*Exercise data*
• • • • •
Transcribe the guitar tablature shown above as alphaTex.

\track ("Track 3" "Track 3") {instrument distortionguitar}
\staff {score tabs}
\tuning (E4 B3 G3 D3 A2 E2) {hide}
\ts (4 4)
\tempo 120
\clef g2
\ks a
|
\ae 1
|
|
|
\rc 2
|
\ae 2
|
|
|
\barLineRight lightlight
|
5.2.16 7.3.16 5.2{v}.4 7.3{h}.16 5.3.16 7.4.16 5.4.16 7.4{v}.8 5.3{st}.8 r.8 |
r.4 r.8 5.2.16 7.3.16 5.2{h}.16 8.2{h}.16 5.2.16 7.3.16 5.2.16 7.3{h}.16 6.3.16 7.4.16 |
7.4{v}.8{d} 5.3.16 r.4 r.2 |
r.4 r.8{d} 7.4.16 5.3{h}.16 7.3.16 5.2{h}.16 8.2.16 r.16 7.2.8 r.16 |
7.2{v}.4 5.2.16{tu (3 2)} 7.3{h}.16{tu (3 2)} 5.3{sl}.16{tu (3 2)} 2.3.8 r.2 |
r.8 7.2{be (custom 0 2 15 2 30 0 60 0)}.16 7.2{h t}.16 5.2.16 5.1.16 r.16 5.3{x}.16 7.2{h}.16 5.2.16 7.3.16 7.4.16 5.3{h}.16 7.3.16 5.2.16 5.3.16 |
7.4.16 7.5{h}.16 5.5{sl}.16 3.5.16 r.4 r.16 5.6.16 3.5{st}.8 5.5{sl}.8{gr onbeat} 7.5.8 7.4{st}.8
• • • • •
From the records, extract every line that contains the string "custom", matching case exactly.

r.8 7.2{be (custom 0 2 15 2 30 0 60 0)}.16 7.2{h t}.16 5.2.16 5.1.16 r.16 5.3{x}.16 7.2{h}.16 5.2.16 7.3.16 7.4.16 5.3{h}.16 7.3.16 5.2.16 5.3.16 |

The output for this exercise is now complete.